** TEXT UNDER STUDY follows **

[BEE-5002] Domain-Driven Design Essentials

INFO

Bounded contexts, ubiquitous language, and strategic DDD patterns for drawing service and module boundaries.

Context

Most systems start with a single model of the business domain. As the system grows, that single model becomes a liability: different teams use the same word to mean different things, a "Customer" in the billing team's code is not the same as a "Customer" in the shipping team's code, and every change ripples unpredictably across the codebase.

Domain-Driven Design (DDD), introduced by Eric Evans in his 2003 book and extended by Vaughn Vernon's "Implementing Domain-Driven Design" (2013), provides a vocabulary and set of patterns for managing this complexity. It has two layers:

• Strategic DDD -- how to carve a large system into coherent, independently modelable pieces (bounded contexts, context maps, ubiquitous language). This is the high-value layer for teams at the 1--3 year mark.
• Tactical DDD -- how to model the internals of each piece (entities, value objects, aggregates, domain events, repositories). Useful, but secondary.

This article focuses primarily on strategic DDD, which directly informs how to draw boundaries between modules and services (see BEE-10010).

Principle

Ubiquitous Language

The first practice of DDD is deceptively simple: every team working on a bounded context agrees on a shared vocabulary and uses it everywhere -- in conversation, in documentation, in code, in tests, and in database schema. This shared vocabulary is the ubiquitous language.

** End of TEXT UNDER STUDY **
** MATERIAL PROVIDED follows **

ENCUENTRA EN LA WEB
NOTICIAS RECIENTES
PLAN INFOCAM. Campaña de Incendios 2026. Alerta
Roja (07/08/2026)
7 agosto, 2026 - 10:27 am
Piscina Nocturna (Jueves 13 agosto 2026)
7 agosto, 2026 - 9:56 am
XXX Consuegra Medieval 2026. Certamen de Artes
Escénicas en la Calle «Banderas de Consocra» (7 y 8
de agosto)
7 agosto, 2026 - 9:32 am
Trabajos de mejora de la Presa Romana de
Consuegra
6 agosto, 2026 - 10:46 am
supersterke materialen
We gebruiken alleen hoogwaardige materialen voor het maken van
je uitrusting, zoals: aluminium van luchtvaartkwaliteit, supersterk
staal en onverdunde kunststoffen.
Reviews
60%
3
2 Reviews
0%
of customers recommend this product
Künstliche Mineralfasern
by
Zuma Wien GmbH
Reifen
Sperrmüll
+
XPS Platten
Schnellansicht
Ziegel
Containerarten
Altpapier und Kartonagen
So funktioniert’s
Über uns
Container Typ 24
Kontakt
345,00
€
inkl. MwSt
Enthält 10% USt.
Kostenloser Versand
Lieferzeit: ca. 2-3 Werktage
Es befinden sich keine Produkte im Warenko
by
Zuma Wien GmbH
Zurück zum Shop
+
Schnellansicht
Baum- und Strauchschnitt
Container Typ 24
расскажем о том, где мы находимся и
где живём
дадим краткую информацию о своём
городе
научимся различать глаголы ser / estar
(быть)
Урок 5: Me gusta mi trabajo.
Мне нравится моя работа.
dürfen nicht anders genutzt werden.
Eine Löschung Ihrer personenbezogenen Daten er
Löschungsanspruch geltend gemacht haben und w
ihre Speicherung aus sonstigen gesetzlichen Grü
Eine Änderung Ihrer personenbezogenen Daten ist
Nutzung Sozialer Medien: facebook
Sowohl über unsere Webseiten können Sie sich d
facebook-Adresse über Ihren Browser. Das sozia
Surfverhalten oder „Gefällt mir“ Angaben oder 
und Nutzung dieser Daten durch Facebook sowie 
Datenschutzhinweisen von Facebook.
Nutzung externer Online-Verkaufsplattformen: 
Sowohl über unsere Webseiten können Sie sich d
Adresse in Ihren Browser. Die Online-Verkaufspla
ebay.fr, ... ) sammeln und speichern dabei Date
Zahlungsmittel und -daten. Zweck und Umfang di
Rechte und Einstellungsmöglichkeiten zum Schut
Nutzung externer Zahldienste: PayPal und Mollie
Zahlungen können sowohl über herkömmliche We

** End of MATERIAL PROVIDED **

■ TASK STATEMENT ■
Using the page on domain-driven design:
(a) In what year was the Eric Evans book that introduced DDD published?
(b) Which two teams' code is used to show that "Customer" can mean different things?
(c) Which of the two DDD layers does the article mainly focus on?
Answer using only the page on domain-driven design, not the material.

■ TASK OUTPUT ■
(a) 2003
(b) The billing team and the shipping team
(c) Strategic DDD